Ruhr-Universität Bochum, Bochum, Deutschland.
Radiologe. 2021 May;61(5):470-482. doi: 10.1007/s00117-021-00842-2. Epub 2021 Apr 1.
Progressive systemic scleroderma (PSS) and mixed connective tissue disease (MCTD) represent vasculitic autoimmune diseases from the group of collagenoses with manifestations in various organ systems such as the skin, the internal organs and the joints.
To present the atypical arthritis patterns of the hands in PSS and MCTD that differ from those in rheumatoid arthritis (RA) and psoriatic arthritis (PsA) in the context of clinical and serologic findings and in consideration of the classification of PSS and MCTD.
Narrative review based on the current literature on the subject from the radiological and rheumatological point of view.

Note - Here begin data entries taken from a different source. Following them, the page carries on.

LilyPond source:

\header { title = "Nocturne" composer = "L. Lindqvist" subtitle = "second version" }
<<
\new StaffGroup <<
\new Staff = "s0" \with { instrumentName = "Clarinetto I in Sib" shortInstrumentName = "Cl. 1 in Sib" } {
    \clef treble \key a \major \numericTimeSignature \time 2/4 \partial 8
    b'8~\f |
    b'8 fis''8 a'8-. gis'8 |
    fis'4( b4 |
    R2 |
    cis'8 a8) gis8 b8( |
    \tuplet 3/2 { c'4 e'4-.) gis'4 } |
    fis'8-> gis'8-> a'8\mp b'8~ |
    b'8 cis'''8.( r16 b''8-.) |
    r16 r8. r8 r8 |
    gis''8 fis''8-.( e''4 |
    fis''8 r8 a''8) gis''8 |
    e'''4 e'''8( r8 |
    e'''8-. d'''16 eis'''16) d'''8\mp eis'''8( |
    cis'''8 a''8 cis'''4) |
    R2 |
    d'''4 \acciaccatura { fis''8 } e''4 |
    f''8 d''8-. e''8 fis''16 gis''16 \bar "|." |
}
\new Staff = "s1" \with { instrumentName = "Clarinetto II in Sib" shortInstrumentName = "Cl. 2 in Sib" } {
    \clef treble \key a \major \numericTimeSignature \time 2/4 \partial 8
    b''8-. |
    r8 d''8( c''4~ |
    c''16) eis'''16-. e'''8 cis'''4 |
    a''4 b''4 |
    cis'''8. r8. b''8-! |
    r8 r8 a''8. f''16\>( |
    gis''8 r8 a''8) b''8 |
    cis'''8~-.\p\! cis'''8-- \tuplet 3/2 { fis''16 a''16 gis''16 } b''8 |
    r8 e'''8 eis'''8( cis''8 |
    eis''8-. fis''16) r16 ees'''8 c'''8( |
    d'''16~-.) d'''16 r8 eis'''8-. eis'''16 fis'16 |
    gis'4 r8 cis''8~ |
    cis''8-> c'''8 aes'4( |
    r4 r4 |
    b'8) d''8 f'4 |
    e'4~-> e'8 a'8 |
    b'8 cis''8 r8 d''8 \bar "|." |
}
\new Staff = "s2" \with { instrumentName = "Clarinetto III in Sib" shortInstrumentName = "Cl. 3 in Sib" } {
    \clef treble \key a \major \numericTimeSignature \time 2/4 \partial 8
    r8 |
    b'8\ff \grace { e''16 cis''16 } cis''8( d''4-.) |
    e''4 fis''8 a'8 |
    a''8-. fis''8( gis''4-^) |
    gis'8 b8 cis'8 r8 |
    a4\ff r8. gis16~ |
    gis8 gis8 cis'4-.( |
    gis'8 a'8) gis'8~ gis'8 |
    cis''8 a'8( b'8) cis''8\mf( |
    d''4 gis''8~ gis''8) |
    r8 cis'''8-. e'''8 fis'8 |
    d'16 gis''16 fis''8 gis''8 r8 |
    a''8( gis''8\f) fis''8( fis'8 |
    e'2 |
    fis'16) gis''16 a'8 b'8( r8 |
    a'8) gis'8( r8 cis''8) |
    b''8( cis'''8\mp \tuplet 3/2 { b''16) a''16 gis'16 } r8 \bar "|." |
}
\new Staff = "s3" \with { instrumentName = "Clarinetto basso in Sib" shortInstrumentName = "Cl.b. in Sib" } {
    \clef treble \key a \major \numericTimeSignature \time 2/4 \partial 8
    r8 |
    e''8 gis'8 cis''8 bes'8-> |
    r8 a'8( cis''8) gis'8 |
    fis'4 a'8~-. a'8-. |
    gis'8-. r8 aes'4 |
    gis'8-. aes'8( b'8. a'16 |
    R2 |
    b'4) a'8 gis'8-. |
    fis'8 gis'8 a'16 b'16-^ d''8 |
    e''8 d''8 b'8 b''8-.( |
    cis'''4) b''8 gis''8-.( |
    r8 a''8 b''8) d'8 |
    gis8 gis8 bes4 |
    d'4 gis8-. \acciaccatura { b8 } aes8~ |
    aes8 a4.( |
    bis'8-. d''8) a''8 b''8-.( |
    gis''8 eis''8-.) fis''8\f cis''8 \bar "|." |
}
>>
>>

In PSS, combinations of acral soft tissue atrophy, nonreactive acro-osteolysis, and interstitial calcifications can be visualized by projection radiography, which in the final stage can lead to a scleroderma claw hand. Digital pharmacoangiography of the hands can be used to reliably diagnose manifest vascular occlusions of the digital arteries. MCTD is characterized by various overlapping symptoms of at least two systemic autoimmune diseases and most frequently presents in the hand with symmetrical involvement of the PIP (proximal interphalangeal), MCP (metacarpophalangeal) and wrist joints with the manifestation of so-called "puffy fingers".
The presented morphological atypical arthritis patterns of the hands in PSS and MCTD differ considerably from the typical patterns in the hands in RA and PsA. MRI is useful to diagnose early stages and pharmacoangiography can be used to differentiate between temporary and manifest digital vascular occlusions.
进行性系统性硬化症(PSS)和混合性结缔组织病(MCTD)是胶原病组中的血管炎性自身免疫性疾病,在皮肤、内脏器官和关节等多个器官系统有表现。
结合临床和血清学检查结果,并考虑PSS和MCTD的分类,阐述PSS和MCTD中手部非典型关节炎模式,这些模式与类风湿关节炎(RA)和银屑病关节炎(PsA)中的手部关节炎模式不同。
从放射学和风湿病学角度,基于关于该主题的当前文献进行叙述性综述。
在PSS中,通过X线投影可显示肢端软组织萎缩、非反应性肢端骨质溶解和间质钙化的组合,在疾病终末期可导致硬皮病爪形手。手部数字药物血管造影可用于可靠诊断指动脉的明显血管闭塞。MCTD的特征是至少两种系统性自身免疫性疾病的各种重叠症状,最常见于手部,表现为近端指间关节(PIP)、掌指关节(MCP)和腕关节的对称性受累,并出现所谓的“腊肠指”。
PSS和MCTD中所呈现的手部形态学非典型关节炎模式与RA和PsA中手部的典型模式有很大差异。MRI有助于诊断早期阶段,药物血管造影可用于区分暂时性和明显的指血管闭塞。